Only in one game, at Harvard, where penalties killed one second-quarter drive, and a couple of blown prevent defenses necessitated recovering a second onside kick, did the Tigers provide any aggravation for the persons rooting for them. They never let up in games that were long over by halftime. When Princeton received a classic test in Week Eight against undefeated and heretofore equally dominating Dartmouth, the Tigers responded superbly, taking control of a grinding, physical war in the second half.
The real world holds high expectations for any Princeton grad. These guys may never be called upon for the rest of their lives to perform any better than they did in that Dartmouth game. This is why for the players who still have 10 or more games remaining in their careers, there is nothing daunting about the high standard they helped set. Withdrawals can be made from that memory bank. The returnees know now just how good that good can be.

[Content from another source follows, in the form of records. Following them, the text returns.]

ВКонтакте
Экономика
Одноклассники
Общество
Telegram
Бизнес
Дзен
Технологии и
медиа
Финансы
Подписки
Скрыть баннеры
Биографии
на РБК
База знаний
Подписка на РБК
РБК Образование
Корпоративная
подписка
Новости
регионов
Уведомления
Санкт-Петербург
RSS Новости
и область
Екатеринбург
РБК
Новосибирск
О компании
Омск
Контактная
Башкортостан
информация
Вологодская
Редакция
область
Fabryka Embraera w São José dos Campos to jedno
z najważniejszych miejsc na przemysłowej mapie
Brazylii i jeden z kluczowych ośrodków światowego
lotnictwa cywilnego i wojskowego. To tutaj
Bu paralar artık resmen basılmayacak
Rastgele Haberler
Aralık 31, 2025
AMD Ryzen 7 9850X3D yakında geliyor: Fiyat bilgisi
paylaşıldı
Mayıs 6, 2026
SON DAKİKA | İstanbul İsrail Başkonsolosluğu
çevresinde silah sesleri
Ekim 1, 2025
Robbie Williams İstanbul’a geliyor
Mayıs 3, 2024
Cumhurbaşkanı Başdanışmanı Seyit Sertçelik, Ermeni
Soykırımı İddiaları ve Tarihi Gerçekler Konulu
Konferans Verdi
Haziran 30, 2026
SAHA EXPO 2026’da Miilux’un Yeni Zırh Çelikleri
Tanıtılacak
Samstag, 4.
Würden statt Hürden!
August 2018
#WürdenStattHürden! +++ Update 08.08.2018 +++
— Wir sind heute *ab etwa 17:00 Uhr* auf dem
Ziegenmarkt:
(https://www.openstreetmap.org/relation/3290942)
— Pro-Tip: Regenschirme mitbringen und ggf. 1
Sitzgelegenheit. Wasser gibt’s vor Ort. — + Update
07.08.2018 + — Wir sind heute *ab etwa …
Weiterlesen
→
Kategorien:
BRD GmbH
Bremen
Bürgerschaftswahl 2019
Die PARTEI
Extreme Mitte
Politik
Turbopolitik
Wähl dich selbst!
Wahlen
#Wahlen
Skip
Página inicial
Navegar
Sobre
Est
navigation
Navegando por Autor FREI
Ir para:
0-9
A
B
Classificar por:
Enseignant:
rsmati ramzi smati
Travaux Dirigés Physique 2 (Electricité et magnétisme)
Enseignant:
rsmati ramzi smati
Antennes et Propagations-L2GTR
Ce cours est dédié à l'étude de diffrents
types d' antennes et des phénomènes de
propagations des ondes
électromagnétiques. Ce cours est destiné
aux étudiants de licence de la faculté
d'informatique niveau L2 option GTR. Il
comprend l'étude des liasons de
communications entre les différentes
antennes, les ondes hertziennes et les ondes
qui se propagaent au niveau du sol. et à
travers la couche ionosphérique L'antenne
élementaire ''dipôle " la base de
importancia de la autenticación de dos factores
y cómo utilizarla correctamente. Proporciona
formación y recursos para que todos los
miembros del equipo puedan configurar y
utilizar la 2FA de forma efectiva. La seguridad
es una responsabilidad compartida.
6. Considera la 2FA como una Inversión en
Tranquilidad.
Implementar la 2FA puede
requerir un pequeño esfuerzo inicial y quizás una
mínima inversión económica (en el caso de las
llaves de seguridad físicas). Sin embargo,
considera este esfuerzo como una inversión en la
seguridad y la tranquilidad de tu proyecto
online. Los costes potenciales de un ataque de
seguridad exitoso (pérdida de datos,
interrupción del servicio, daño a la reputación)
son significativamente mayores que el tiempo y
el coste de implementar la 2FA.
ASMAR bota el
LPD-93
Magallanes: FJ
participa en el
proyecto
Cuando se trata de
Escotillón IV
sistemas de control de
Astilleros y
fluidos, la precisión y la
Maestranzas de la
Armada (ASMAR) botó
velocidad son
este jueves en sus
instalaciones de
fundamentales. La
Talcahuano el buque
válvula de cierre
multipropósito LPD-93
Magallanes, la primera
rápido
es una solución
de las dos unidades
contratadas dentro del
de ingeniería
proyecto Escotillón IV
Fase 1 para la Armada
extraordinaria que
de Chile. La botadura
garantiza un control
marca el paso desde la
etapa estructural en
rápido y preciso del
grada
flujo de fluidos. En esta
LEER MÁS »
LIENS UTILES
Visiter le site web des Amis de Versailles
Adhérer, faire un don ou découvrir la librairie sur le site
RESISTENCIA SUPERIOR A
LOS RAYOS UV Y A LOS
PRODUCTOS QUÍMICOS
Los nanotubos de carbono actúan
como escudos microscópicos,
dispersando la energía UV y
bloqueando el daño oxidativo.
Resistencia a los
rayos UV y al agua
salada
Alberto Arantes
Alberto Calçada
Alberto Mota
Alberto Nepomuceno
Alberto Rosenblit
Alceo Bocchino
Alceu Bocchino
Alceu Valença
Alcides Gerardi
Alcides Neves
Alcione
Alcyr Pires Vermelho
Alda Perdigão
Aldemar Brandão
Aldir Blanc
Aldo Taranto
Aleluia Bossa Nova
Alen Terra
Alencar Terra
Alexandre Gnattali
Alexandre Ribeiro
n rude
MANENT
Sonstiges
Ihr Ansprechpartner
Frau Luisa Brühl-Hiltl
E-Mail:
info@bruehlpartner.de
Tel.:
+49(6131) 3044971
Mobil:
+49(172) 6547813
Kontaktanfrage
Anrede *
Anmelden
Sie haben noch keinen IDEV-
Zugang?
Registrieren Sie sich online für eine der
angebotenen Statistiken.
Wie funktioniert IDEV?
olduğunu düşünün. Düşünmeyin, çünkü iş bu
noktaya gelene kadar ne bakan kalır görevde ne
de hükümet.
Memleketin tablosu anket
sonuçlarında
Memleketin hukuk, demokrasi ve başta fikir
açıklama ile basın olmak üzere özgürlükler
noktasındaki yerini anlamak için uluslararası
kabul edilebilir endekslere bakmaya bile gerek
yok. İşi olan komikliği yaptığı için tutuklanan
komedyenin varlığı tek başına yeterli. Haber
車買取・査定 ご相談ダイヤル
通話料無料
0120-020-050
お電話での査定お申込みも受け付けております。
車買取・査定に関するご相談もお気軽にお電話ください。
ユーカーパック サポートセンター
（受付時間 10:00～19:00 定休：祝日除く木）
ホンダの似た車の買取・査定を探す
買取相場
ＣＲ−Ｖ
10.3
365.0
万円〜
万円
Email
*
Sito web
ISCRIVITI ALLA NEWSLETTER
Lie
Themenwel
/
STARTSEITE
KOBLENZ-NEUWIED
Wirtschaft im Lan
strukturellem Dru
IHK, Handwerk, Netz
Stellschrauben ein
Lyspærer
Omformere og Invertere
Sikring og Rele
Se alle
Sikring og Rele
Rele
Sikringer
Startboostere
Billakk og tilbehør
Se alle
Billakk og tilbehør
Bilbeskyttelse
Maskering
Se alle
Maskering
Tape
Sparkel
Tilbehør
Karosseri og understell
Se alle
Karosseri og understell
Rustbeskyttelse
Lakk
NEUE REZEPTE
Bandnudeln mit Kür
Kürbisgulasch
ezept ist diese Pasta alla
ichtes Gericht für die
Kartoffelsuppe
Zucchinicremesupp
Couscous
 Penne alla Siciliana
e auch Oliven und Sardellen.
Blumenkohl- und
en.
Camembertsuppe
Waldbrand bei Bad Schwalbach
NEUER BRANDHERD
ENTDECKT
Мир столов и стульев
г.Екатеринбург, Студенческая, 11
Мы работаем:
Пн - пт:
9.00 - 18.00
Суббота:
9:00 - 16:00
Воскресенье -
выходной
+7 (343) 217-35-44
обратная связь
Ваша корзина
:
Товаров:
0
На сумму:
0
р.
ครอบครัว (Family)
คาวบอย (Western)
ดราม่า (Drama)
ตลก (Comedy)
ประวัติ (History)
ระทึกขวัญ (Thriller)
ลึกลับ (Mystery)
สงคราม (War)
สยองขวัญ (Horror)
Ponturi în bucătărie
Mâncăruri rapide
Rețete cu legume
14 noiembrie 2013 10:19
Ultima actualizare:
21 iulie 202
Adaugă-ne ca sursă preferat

So who is afraid of a big, bad, 10-0 standard? Because some of the very best players in program history–John Lovett ’19, Jesper Horsted ’19 and Stephen Carlson ’19 – are in NFL camps, a logical assumption is that the Tigers are going to have to do it this time drastically different.
Running backs Collin Eaddy ’21 and Tre Grey ’22 already have shown game-breaking talent and wide receivers Michael Polk ’22 and Andrei Iosivas ’22 have it as well. Davidson ’20, the author of a 299-yard passing performance a year ago in the one game that Lovett missed, throws a beautiful ball. On defense, Joey DeMarco ’20, Sam Wright ’21, Jeremiah Tyler ’21 and eventually Johnson’s little brother James Johnson ’21 have Bushnell Trophy-level ability as well.
Depth has taken some unexpected hits. Consecutive best-in-the-FCS-or-close-to-it recruiting classes are especially strong on both lines. For players who were wanted by FBS programs, early opportunity knocks.
Every season since the program’s 2012 turnaround, the difference between 5-5 and an Ivy title has been injuries, so developing a rotation players will prove in the end to mean almost everything. There is work to be done, sure, but the Tigers will attack it with no fear of having created a monster here.
So to those grateful to have lived to see 2018 and trying to be real about an encore from the best Ivy season Princeton has ever had, these guys are determined that you not take that kind of cheese either.